What was life like for my son’s grandparents, who were teenagers during the Great Depression and young adults during World War II?
We got a glimpse of the Great Depression – through Cheryl Mullenbach’s first-rate book “The Great Depression for Kids”:
- setting the scene for the Great Depression: the roaring twenties
- Herbert Hoover’s policies and FDR’s “New Deal”
- and when things could not get any worse: the Dust Bowl of the 1930’s
- differences between city schools and country schools
- fun diversions: roller derbies, the circus, Shirley Temple
- neighbor helping neighbor, farmer helping farmer (very heartening)
- vocabulary and concepts defined: migrant workers, prohibition, the stock market, banks collapsing, breadlines, striking workers, rationing, silent movies /“talkies”, rural, urban
We got a glimpse of the early days of World War II – through Richard Peck’s YA novel, “On the Wings of Heroes”. Peck’s short chapters seamlessly combine the realities of a nation at war with a middle school student’s realities:
- an adored older brother serving in the air force
- rationing (we did not know that even shoes were rationed)

[INPUT FOR THIS TASK]
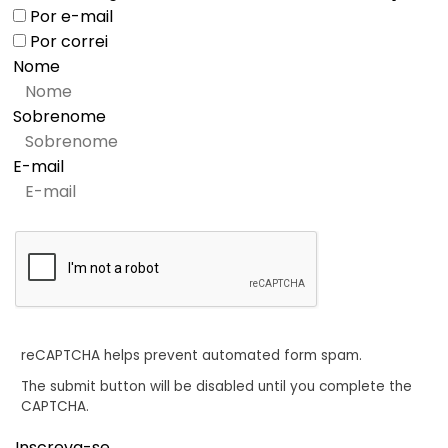
Por e-mail
Por correi
Nome
Sobrenome
E-mail
reCAPTCHA helps prevent automated form spam.
The submit button will be disabled until you complete the
CAPTCHA.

[TO DO]
**a.** Return the part of the Great Depression passage that begins at the words "What was life" and stops after "farmer (very heartening)", copied word for word.
**b.** Retype the records above line for line, leaving the pictures out.

[WRITTEN ANSWERS]
**a.**
What was life like for my son’s grandparents, who were teenagers during the Great Depression and young adults during World War II?
We got a glimpse of the Great Depression – through Cheryl Mullenbach’s first-rate book “The Great Depression for Kids”:
- setting the scene for the Great Depression: the roaring twenties
- Herbert Hoover’s policies and FDR’s “New Deal”
- and when things could not get any worse: the Dust Bowl of the 1930’s
- differences between city schools and country schools
- fun diversions: roller derbies, the circus, Shirley Temple
- neighbor helping neighbor, farmer helping farmer (very heartening)

**b.**
Por e-mail
Por correi
Nome
Sobrenome
E-mail
reCAPTCHA helps prevent automated form spam.
The submit button will be disabled until you complete the
CAPTCHA.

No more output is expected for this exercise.